Now what: Allscripts Healthcare is also reporting that its bookings in the second quarter reached a record $255 million to $260 million, up between 9% and 12% year-over-year. The improving bookings could suggest that Allscripts Healthcare's momentum may continue in the coming quarters.
However, investors ought to remember that healthcare IT is a very competitive market and that Allscripts Healthcare isn't the market share leader (privately held Epic Systems holds that distinction). Further, while the top line results were better than Street forecasts, sales were only marginally higher than the $351 million reported last year -- and that's hardly growth worth writing home about.

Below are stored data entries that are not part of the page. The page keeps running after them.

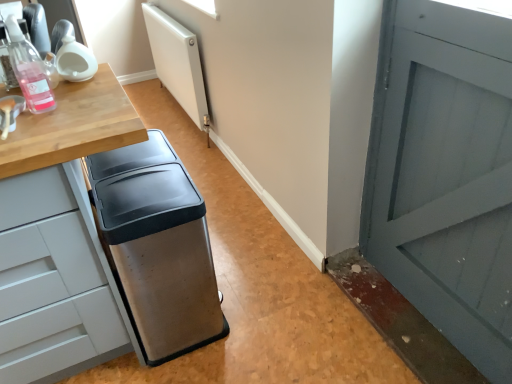
What do you see at coordinates (158, 246) in the screenshot? I see `stainless steel trash can at center` at bounding box center [158, 246].

In order to face stainless steel trash can at center, should I rotate leftwards or rightwards?

Rotate left and turn 13.049 degrees.

Identify the location of translucent plastic bottle at left. The height and width of the screenshot is (384, 512). (29, 70).

Where is `stainless steel trash can at center`? stainless steel trash can at center is located at coordinates (158, 246).

From the image's perspective, relative to white matte radiator at upper center, is translucent plastic bottle at left above or below?

translucent plastic bottle at left is below white matte radiator at upper center.

Is translucent plastic bottle at left far from white matte radiator at upper center?

translucent plastic bottle at left is far away from white matte radiator at upper center.

The image size is (512, 384). I want to click on bottle below the white matte radiator at upper center (from the image's perspective), so click(29, 70).

From a real-world perspective, is white matte radiator at upper center on top of stainless steel trash can at center?

Indeed, from a real-world perspective, white matte radiator at upper center stands above stainless steel trash can at center.

How different are the orientations of white matte radiator at upper center and stainless steel trash can at center in degrees?

They differ by 180 degrees in their facing directions.

Would you say white matte radiator at upper center is outside stainless steel trash can at center?

Yes, white matte radiator at upper center is not within stainless steel trash can at center.

Between white matte radiator at upper center and stainless steel trash can at center, which one appears on the right side from the viewer's perspective?

stainless steel trash can at center is more to the right.

Does stainless steel trash can at center turn towards white matte radiator at upper center?

No, stainless steel trash can at center is not facing towards white matte radiator at upper center.

Is point (192, 260) more distant than point (183, 72)?

That is False.

Locate an element on the screen. The image size is (512, 384). radiator above the stainless steel trash can at center (from the image's perspective) is located at coordinates (178, 64).

From a real-world perspective, is stainless steel trash can at center physically located above or below white matte radiator at upper center?

Clearly, from a real-world perspective, stainless steel trash can at center is below white matte radiator at upper center.

In the scene shown: From the image's perspective, is white matte radiator at upper center on translucent plastic bottle at left?

Indeed, from the image's perspective, white matte radiator at upper center is shown above translucent plastic bottle at left.

Which is nearer, (157, 56) or (11, 47)?

The point (11, 47) is more forward.

Which of these two, white matte radiator at upper center or translucent plastic bottle at left, is bigger?

With larger size is white matte radiator at upper center.

From a real-world perspective, which object rests below the other?

white matte radiator at upper center.

Based on the photo, who is smaller, translucent plastic bottle at left or stainless steel trash can at center?

Smaller between the two is translucent plastic bottle at left.

Is the surface of translucent plastic bottle at left in direct contact with stainless steel trash can at center?

No, translucent plastic bottle at left is not beside stainless steel trash can at center.

From a real-world perspective, between translucent plastic bottle at left and stainless steel trash can at center, who is vertically lower?

stainless steel trash can at center is physically lower.

From the image's perspective, is translucent plastic bottle at left below stainless steel trash can at center?

No, from the image's perspective, translucent plastic bottle at left is not below stainless steel trash can at center.

Is stainless steel trash can at center placed right next to translucent plastic bottle at left?

No, stainless steel trash can at center is not touching translucent plastic bottle at left.

Which object is further away from the camera taking this photo, stainless steel trash can at center or translucent plastic bottle at left?

stainless steel trash can at center is behind.

Would you say stainless steel trash can at center is outside translucent plastic bottle at left?

Yes, stainless steel trash can at center is outside of translucent plastic bottle at left.

Could you tell me if stainless steel trash can at center is turned towards translucent plastic bottle at left?

No, stainless steel trash can at center is not turned towards translucent plastic bottle at left.

The height and width of the screenshot is (384, 512). In order to click on bottle located above the white matte radiator at upper center (from a real-world perspective) in this screenshot , I will do (29, 70).

Find the location of a particular element. The width and height of the screenshot is (512, 384). waste container directly beneath the white matte radiator at upper center (from a real-world perspective) is located at coordinates (158, 246).

From the image, which object appears to be farther from stainless steel trash can at center, white matte radiator at upper center or translucent plastic bottle at left?

Based on the image, white matte radiator at upper center appears to be further to stainless steel trash can at center.

Considering their positions, is stainless steel trash can at center positioned closer to translucent plastic bottle at left than white matte radiator at upper center?

The object closer to translucent plastic bottle at left is stainless steel trash can at center.

Estimate the real-world distances between objects in this image. Which object is closer to translucent plastic bottle at left, white matte radiator at upper center or stainless steel trash can at center?

stainless steel trash can at center is closer to translucent plastic bottle at left.

Based on their spatial positions, is translucent plastic bottle at left or white matte radiator at upper center closer to stainless steel trash can at center?

Based on the image, translucent plastic bottle at left appears to be nearer to stainless steel trash can at center.

From the image, which object appears to be nearer to white matte radiator at upper center, stainless steel trash can at center or translucent plastic bottle at left?

stainless steel trash can at center.

From the image, which object appears to be nearer to white matte radiator at upper center, translucent plastic bottle at left or stainless steel trash can at center?

The object closer to white matte radiator at upper center is stainless steel trash can at center.

In order to click on waste container between translucent plastic bottle at left and white matte radiator at upper center from front to back in this screenshot , I will do `click(158, 246)`.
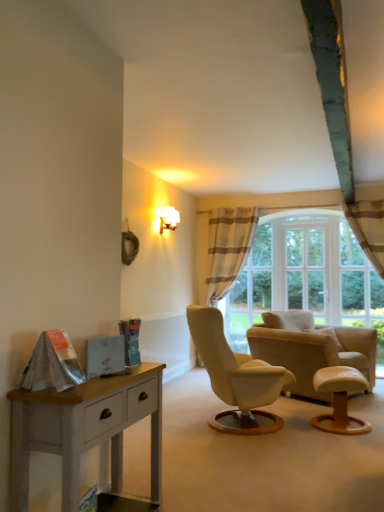
Question: Considering the relative sizes of beige leather chair at center and white ribbed radiator at center in the image provided, is beige leather chair at center shorter than white ribbed radiator at center?

Choices:
 (A) yes
 (B) no

Answer: (A)

Question: Is beige leather chair at center facing away from white ribbed radiator at center?

Choices:
 (A) no
 (B) yes

Answer: (A)

Question: From the image's perspective, is beige leather chair at center located above white ribbed radiator at center?

Choices:
 (A) yes
 (B) no

Answer: (A)

Question: Is beige leather chair at center next to white ribbed radiator at center and touching it?

Choices:
 (A) no
 (B) yes

Answer: (A)

Question: Is beige leather chair at center not inside white ribbed radiator at center?

Choices:
 (A) no
 (B) yes

Answer: (B)

Question: Can you confirm if beige leather chair at center is taller than white ribbed radiator at center?

Choices:
 (A) no
 (B) yes

Answer: (A)

Question: From a real-world perspective, is light brown wooden stool at lower right over white painted wood nightstand at lower left?

Choices:
 (A) no
 (B) yes

Answer: (A)

Question: From the image's perspective, would you say light brown wooden stool at lower right is shown under white painted wood nightstand at lower left?

Choices:
 (A) yes
 (B) no

Answer: (A)

Question: Is light brown wooden stool at lower right directly adjacent to white painted wood nightstand at lower left?

Choices:
 (A) yes
 (B) no

Answer: (B)

Question: Is light brown wooden stool at lower right closer to the viewer compared to white painted wood nightstand at lower left?

Choices:
 (A) yes
 (B) no

Answer: (B)

Question: Is light brown wooden stool at lower right surrounding white painted wood nightstand at lower left?

Choices:
 (A) yes
 (B) no

Answer: (B)

Question: Does light brown wooden stool at lower right have a larger size compared to white painted wood nightstand at lower left?

Choices:
 (A) yes
 (B) no

Answer: (B)

Question: Is white glass window at center looking in the opposite direction of light brown wooden stool at lower right?

Choices:
 (A) yes
 (B) no

Answer: (B)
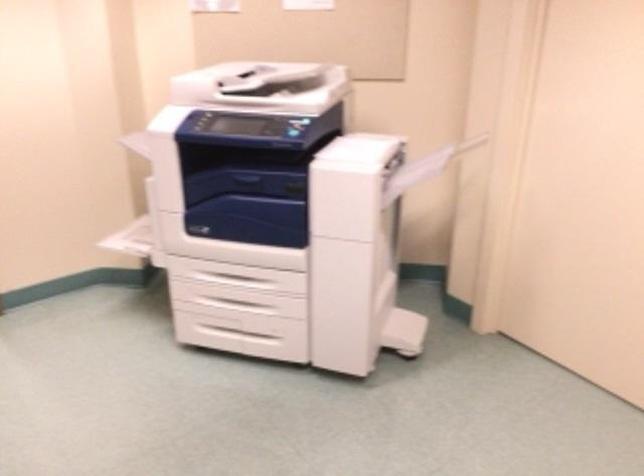
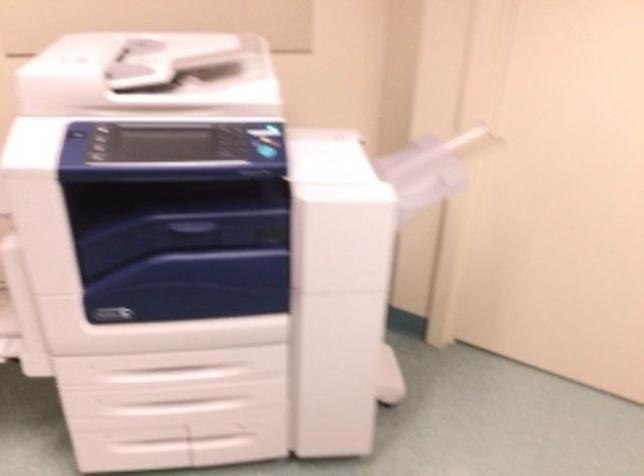
The point at [248,183] is marked in the first image. Where is the corresponding point in the second image?

(196, 231)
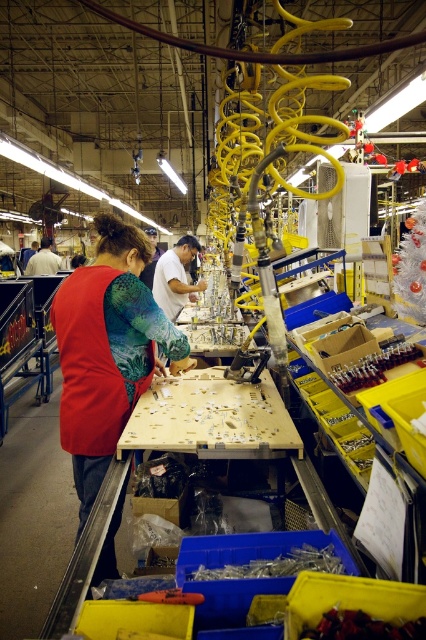
Is red fabric vest at center to the right of metallic blue screwdriver at lower center from the viewer's perspective?

Incorrect, red fabric vest at center is not on the right side of metallic blue screwdriver at lower center.

Between point (138, 316) and point (175, 595), which one is positioned behind?

The point (138, 316) is behind.

Image resolution: width=426 pixels, height=640 pixels. I want to click on red fabric vest at center, so click(x=106, y=349).

Which is behind, point (157, 358) or point (344, 384)?

Point (157, 358)

Describe the element at coordinates (106, 349) in the screenshot. I see `red fabric vest at center` at that location.

Describe the element at coordinates (106, 349) in the screenshot. I see `red fabric vest at center` at that location.

You are a GUI agent. You are given a task and a screenshot of the screen. Output one action in this format:
    pyautogui.click(x=<x>, y=<y>)
    Task: Click on the red fabric vest at center
    This screenshot has height=640, width=426.
    Given the screenshot: What is the action you would take?
    pyautogui.click(x=106, y=349)

Which is more to the left, red fabric shirt at center or metallic blue screwdriver at lower center?

Positioned to the left is red fabric shirt at center.

Is red fabric shirt at center below metallic blue screwdriver at lower center?

No, red fabric shirt at center is not below metallic blue screwdriver at lower center.

Find the location of a particular element. Image resolution: width=426 pixels, height=640 pixels. red fabric shirt at center is located at coordinates click(x=43, y=260).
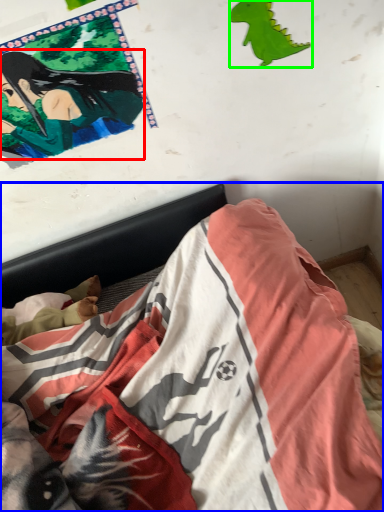
Question: Which is nearer to the person (highlighted by a red box)? bed (highlighted by a blue box) or print (highlighted by a green box).

Choices:
 (A) bed
 (B) print

Answer: (B)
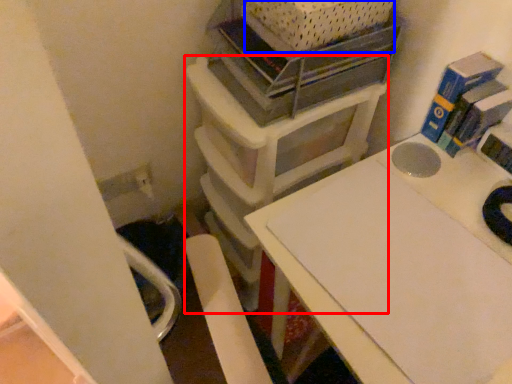
Question: Which of the following is the farthest to the observer, furniture (highlighted by a red box) or crate (highlighted by a blue box)?

Choices:
 (A) furniture
 (B) crate

Answer: (A)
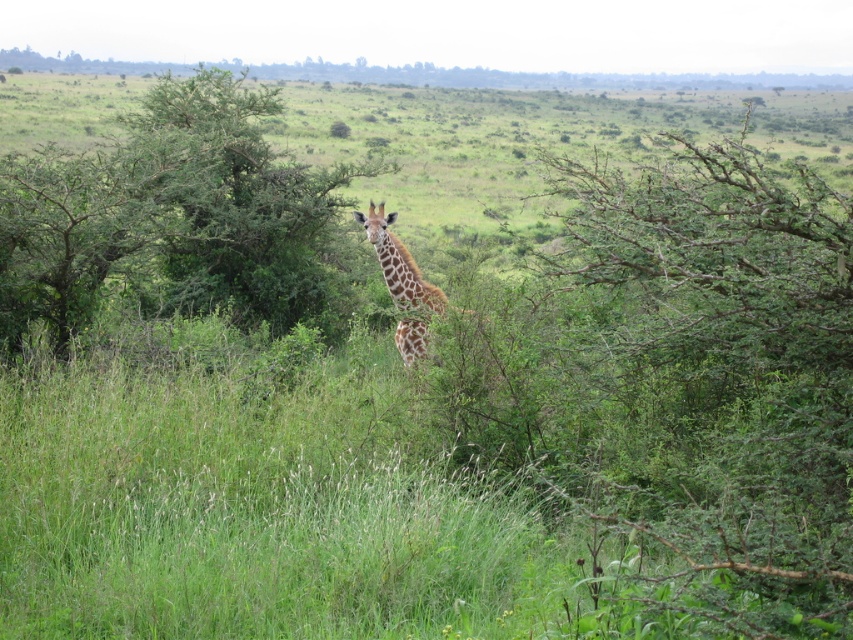
Is green leafy bush at center thinner than green leafy tree at center?

Yes.

Does green leafy bush at center appear on the left side of green leafy tree at center?

No, green leafy bush at center is not to the left of green leafy tree at center.

Is point (708, 307) closer to viewer compared to point (235, 189)?

Yes, point (708, 307) is closer to viewer.

Locate an element on the screen. The image size is (853, 640). green leafy bush at center is located at coordinates (723, 381).

Does green leafy tree at center appear under spotted fur giraffe at center?

Incorrect, green leafy tree at center is not positioned below spotted fur giraffe at center.

Is point (91, 179) positioned before point (378, 259)?

Yes, point (91, 179) is in front of point (378, 259).

The height and width of the screenshot is (640, 853). In order to click on green leafy tree at center in this screenshot , I will do `click(171, 218)`.

Is green leafy bush at center below spotted fur giraffe at center?

Incorrect, green leafy bush at center is not positioned below spotted fur giraffe at center.

Who is more forward, (761, 486) or (367, 237)?

Positioned in front is point (761, 486).

Identify the location of green leafy bush at center. The height and width of the screenshot is (640, 853). (723, 381).

Where is `green leafy bush at center`? This screenshot has height=640, width=853. green leafy bush at center is located at coordinates (723, 381).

Investors should also recognize that Allscripts Healthcare remains a turnaround story that has been struggling to deliver top and bottom line growth. Over the past five years, both quarterly sales and profits have slumped as competitors have gained ground at its expense.
Additionally, investors may also want to resist chasing shares higher given that Allscripts Healthcare's balance sheet isn't all that spectacular. The company had $88 million in cash and $572 million in debt coming out of the first quarter and a current ratio -- the ability to make good on short term financial obligations if creditors come knocking -- of just 1.04. For all those reasons, I'm hesitant to embrace this stock on its run up.